The story is ingenious but slightly cracked, never more so than when Stallworth bonds with David Duke (Topher Grace), the KKK Grand Wizard who puts a civilized face on racial terrorism. Adam Driver, as his fellow officer, joins the chapter in person and hoodwinks these small-town haters, who are so open about the ugliness of their “Keep America white!” paranoia that they could almost be…the voices of the alt-right today. It casts John David Washington as Ron Stallworth, a rookie cop as furtive as Ralph Ellison’s Invisible Man, who infiltrates the local chapter of the Ku Klux Klan by impersonating a white racist over the phone. Set in Colorado Springs in the early ’70s, “BlacKkKlansman” is an undercover thriller, at once light-fingered, ominous, and deeply funny. Here, for the first time since then, he creates a scalding zeitgeist spectacle of American bigotry laid bare.

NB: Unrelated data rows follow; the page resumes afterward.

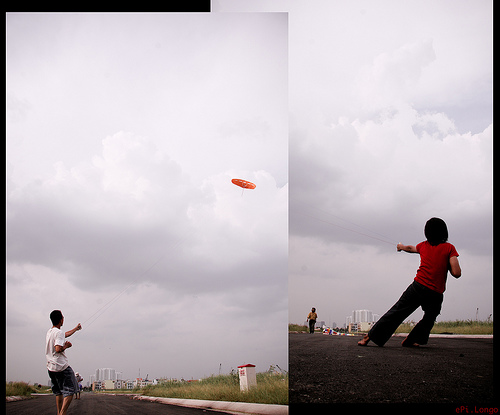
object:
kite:
[227, 176, 257, 194]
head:
[46, 310, 67, 326]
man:
[44, 309, 84, 414]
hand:
[76, 323, 82, 329]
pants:
[361, 273, 442, 346]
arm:
[64, 322, 86, 336]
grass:
[138, 375, 283, 405]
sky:
[9, 3, 494, 312]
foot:
[357, 335, 371, 347]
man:
[356, 213, 463, 352]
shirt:
[414, 241, 457, 292]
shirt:
[46, 327, 70, 374]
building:
[95, 361, 118, 386]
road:
[8, 377, 202, 414]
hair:
[424, 217, 447, 245]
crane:
[217, 359, 224, 379]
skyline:
[142, 368, 287, 382]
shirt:
[307, 310, 319, 321]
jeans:
[49, 369, 80, 396]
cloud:
[33, 209, 241, 298]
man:
[304, 305, 320, 335]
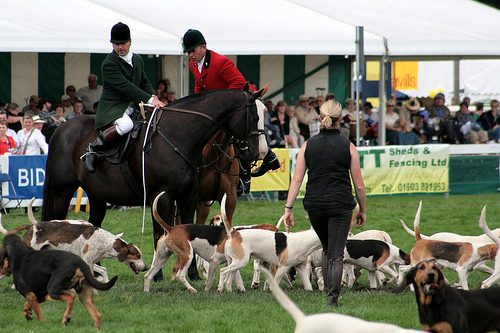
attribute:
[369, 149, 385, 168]
letter — green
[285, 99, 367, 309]
woman — walking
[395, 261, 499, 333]
dog — here, black, hunting, ready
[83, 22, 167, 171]
rider — here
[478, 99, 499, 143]
spectator — watching, here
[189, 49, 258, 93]
coat — red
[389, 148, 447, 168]
advertisement — green, here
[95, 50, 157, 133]
coat — green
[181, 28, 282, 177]
rider — mounting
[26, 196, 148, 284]
beagle — white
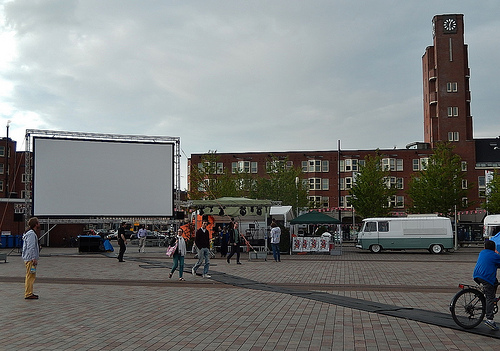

![movies from 2017 -2018 movies from 2017 -2018](https://m.media-amazon.com/images/M/MV5BZWIxNzQzYmEtMjIyZC00YTZkLTk3ZjYtNTY0YWNhYTY4YTM3XkEyXkFqcGdeQXVyMTQxNzMzNDI@._V1_.jpg)
Spike Lee has made three extraordinary films that toss incendiary racial firecrackers: the classic “Do the Right Thing” (1989), the majestic “Malcolm X” (1992), and the wild (and insanely underrated) black-face satire “Bamboozled” (2000).
![movies from 2017 -2018 movies from 2017 -2018](https://images.indianexpress.com/2017/07/mom-759.jpg)
Looking back on 12 days of discovery, here are a dozen films that most impressed Variety chief critics Owen Gleiberman and Peter Debruge. The 71st Cannes Film Festival may have gotten off to a bumpy start, underwhelming audiences with Iranian director Asghar Farhadi’s Spanish-language “Everybody Knows” and taking several days to serve up anything that felt universally praised (eventual Palme d’Or winner Hirokazu Kore-eda’s “ Shoplifters”), but by the end, even those who had arrived skeptical seemed to agree that the overall quality of this auteur-thin, American-light edition was higher than usual.